In every entry below, replace "slice" with "segment" and write out the lines again with nothing else changed. Omit the pictures.

Records from a data source –
* * * *

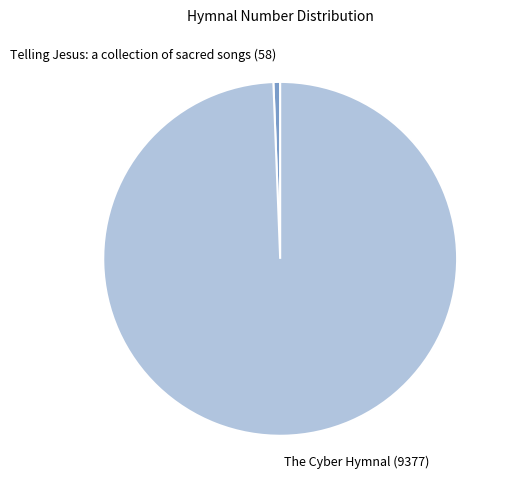

What is the majority slice?

The Cyber Hymnal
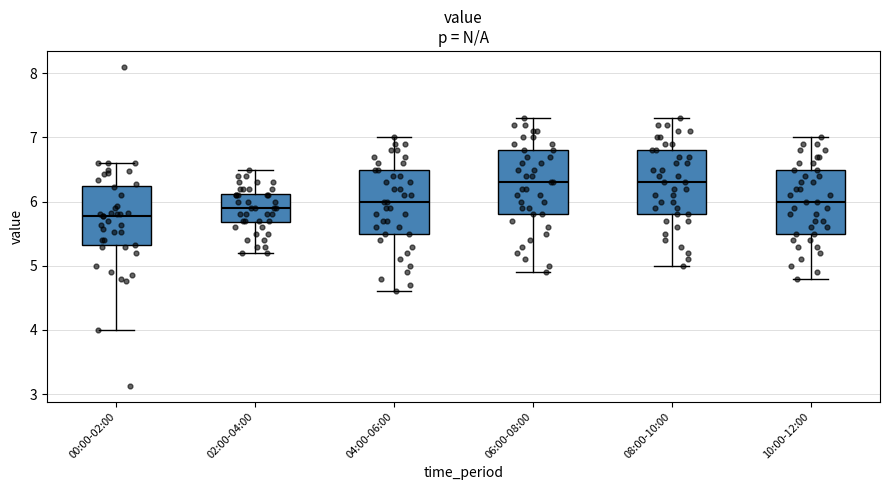

Reading left to right, read every box against the y-axis: the position of its median line, the range the box covers, and the ends of its whiskers. The values are not printed on the chart, so give them approximately, as read against the axis.

00:00-02:00: median 5.8, box 5.3 to 6.2, whiskers 4.0 to 6.6
02:00-04:00: median 5.9, box 5.7 to 6.1, whiskers 5.2 to 6.5
04:00-06:00: median 6.0, box 5.5 to 6.5, whiskers 4.6 to 7.0
06:00-08:00: median 6.3, box 5.8 to 6.8, whiskers 4.9 to 7.3
08:00-10:00: median 6.3, box 5.8 to 6.8, whiskers 5.0 to 7.3
10:00-12:00: median 6.0, box 5.5 to 6.5, whiskers 4.8 to 7.0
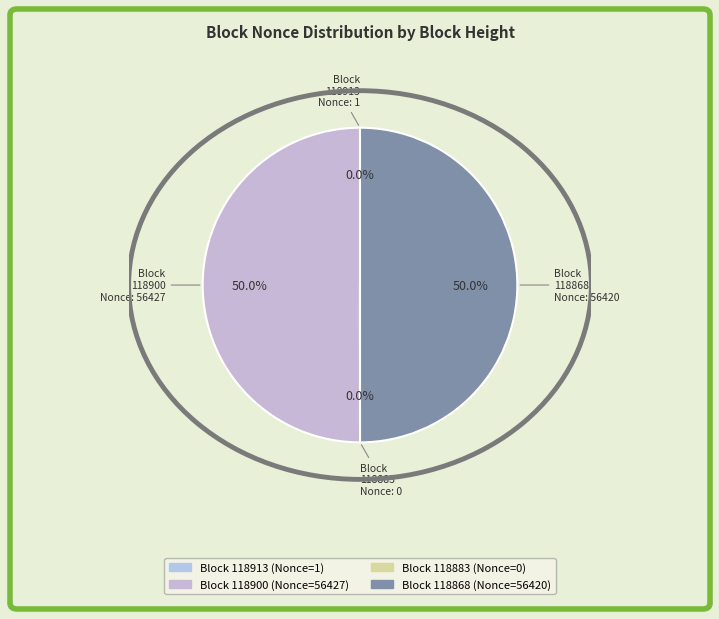

Which slice is the largest?

118900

* * * *

Response for this exercise –
What is the majority segment?

The Cyber Hymnal

Reading left to right, read every box against the y-axis: the position of its median line, the range the box covers, and the ends of its whiskers. The values are not printed on the chart, so give them approximately, as read against the axis.

00:00-02:00: median 5.8, box 5.3 to 6.2, whiskers 4.0 to 6.6
02:00-04:00: median 5.9, box 5.7 to 6.1, whiskers 5.2 to 6.5
04:00-06:00: median 6.0, box 5.5 to 6.5, whiskers 4.6 to 7.0
06:00-08:00: median 6.3, box 5.8 to 6.8, whiskers 4.9 to 7.3
08:00-10:00: median 6.3, box 5.8 to 6.8, whiskers 5.0 to 7.3
10:00-12:00: median 6.0, box 5.5 to 6.5, whiskers 4.8 to 7.0

Which segment is the largest?

118900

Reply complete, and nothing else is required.